> [About this task]: Could you write out every record below exactly, leaving out any pictures?

BEGIN

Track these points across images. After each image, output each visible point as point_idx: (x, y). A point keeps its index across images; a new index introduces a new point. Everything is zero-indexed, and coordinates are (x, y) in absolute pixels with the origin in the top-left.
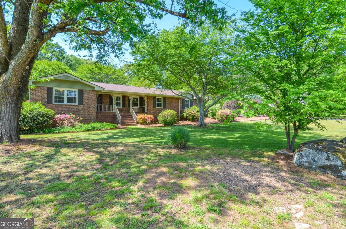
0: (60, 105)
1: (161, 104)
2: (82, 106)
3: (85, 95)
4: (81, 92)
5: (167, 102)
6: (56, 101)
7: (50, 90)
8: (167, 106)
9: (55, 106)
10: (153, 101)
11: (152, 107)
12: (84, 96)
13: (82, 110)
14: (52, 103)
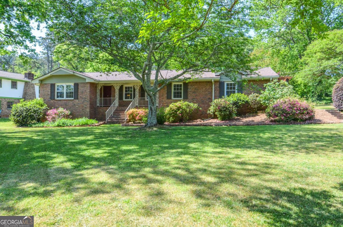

END

> [Answer below]:
Track these points across images. After each image, output each visible point as point_idx: (x, y). A point keeps its index across images; a new index introduces a new point. Everything is zero-indexed, and coordinates are (x, y) in absolute pixels with the origin in the top-left.
0: (60, 105)
1: (161, 104)
2: (82, 106)
3: (85, 95)
4: (81, 92)
5: (167, 102)
6: (56, 101)
7: (50, 90)
8: (167, 106)
9: (55, 106)
10: (153, 101)
11: (152, 107)
12: (84, 96)
13: (82, 110)
14: (52, 103)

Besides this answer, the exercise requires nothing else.